The architecture of our engine Sci-Blogger is explained below...




Sci-Blogger consists of a two-stage pipeline, which is described in detail as follows:


We employ a heuristic-based function which takes the title and abstract of the research paper and extracts relevant information to feed it into the next step. This is done by experimenting with various heuristics as we will describe below. The output from the previous step is fed into a sequence-to-sequence neural generation model in order to generate the title of the blog post.





For stage 1 - given our dataset, T = (bt, pt, abs), where, bt is the blog title, pt is the paper title and abs is the abstract, we define a heuristic function H(pt, abs) which takes a paper title and abstract as parameters and outputs a sequence s. We train our seq2seq models SS to take s as input and generates bt' as output with a loss function L (bt, bt')


The various heuristic functions H we explored are outlined below:


• H (pt, abs) = pt : In this heuristic, we assume that the paper title will encapsulate sufficient information to generate the blog title.


• H (pt, abs) = RP (abs) : Here, we define RP (abs) as the most representative sentence in abs. We used the sum of TF-IDF values of words in a sentence as representativeness of a sentence and follow a similar procedure like the previous approach.


• H(pt, abs) = RPD(abs): Let RD(abs) and RP(abs) be the normalized readability and representativeness of a sentence respectively, where normalization is performed across all sentences.
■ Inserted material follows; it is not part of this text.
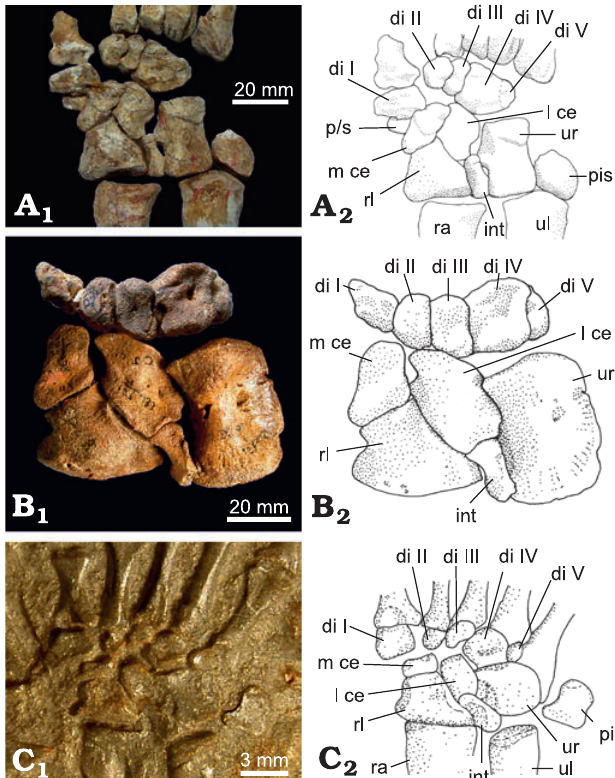
Fig. 4. Carpus of basal Therapsida. A . A biarmosuchian PIN 1758/320, Eshovo, Russia, Roadian, Guadalupian, right carpus, slightly disarticula- ted, dorsal view. B . Dinocephalian Titanophoneus potens Efremov, 1940, PIN 157/1, Isheevo, Russia, Capitanian, left carpus (reversed), dorsal view. C . Basal anomodontian Galechirus scholtzi Broom, 1907, SAM-PK-1068, Victoria West, South Africa, Capitanian, right carpus, dorsal view (im- pression). Photographs (A 1 –C 1 ) and interpretative drawings (A 2 –C 2 ). Abbreviations: di, distal carpal; int, intermedium; l ce, lateral centrale; m ce, medial centrale; pis, pisiform; p/s, prepollex/sesamoid; ra, radius; rl, radiale; ul, ulna; ur, ulnare. to us where the intermedium is longer than the radiale (SOM: table 2: e). The non-mammaliamorph therapsid intermedium is lateromedially narrow and dorsoventrally deep. It is a prox- imodistally oriented, rectangular to hourglass-shaped slender bone (Figs. 4A–8A), or bean-shaped in Kannemeyeria and Galesaurus BP/1/2513 (Fig. 7C; SOM: table 2: a). Proxi mally, the intermedium articulates with the ulna (SOM: table 2: b). Distally it contacts the lateral centrale (SOM: table 2: c). Laterally, it is articulated with the ulnare and medially with the radiale and/or the lateral side of the distal end of the radius (SOM: table 2: d). In a few cases, it only contacts the radiale medially (Biarmosuchidea indet. PIN 1758/320, Fig. 4A, Estemmenosuchus , Stahleckeria , Glanosuchus SAM- PK-12051 and CGS RS424, Theriognathus and Ictido­ suchoides CGS CM86-655, Fig. 6D). In Caseidae (Fig. 3A, B) and some single specimens of other groups ( Edapho saurus , Procynosuchus RC92, Fig. 7A, Exaeretodon , and probably Ciste cephalus ), the intermedium is situated even further proximally than in the other synapsids and lies laterally to the radius (SOM: table 2: d).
We define RPD(abs) = nRD(abs) x nRP(abs).


We also experimented with different combinations of the above heuristics: H (pt, abs) = pt | RD(abs), H (pt, abs) = pt | RP (abs), H (pt, abs) = pt | RPD (abs) and H (pt, abs) = pt | abs; where | implies concatenation of the associated heuristics.





In stage 2 - we leverage a competent sequence-to-sequence (seq2seq) architecture for generating the blog titles using the intermediate output sequence from stage 1.


Sequence-to-sequence networks have been successfully applied to summarization and neural machine translation tasks where an attention is defined over the input sequence to allow the network to focus on specific parts of the input text to generate the text.


One of the recent advancements in this direction is the pointer-generator framework where the model extends over the attention-based frameworks to compute a probability Pgen to decide whether the next word in sequence should be copied from the source or generated from the rest of the vocabulary. Such a framework aids in copying factual information from the source, and we hypothesize that this will be useful when generating blog titles.Hence, we use this pointer-generator model as our sequence-to-sequence framework for the 2nd stage.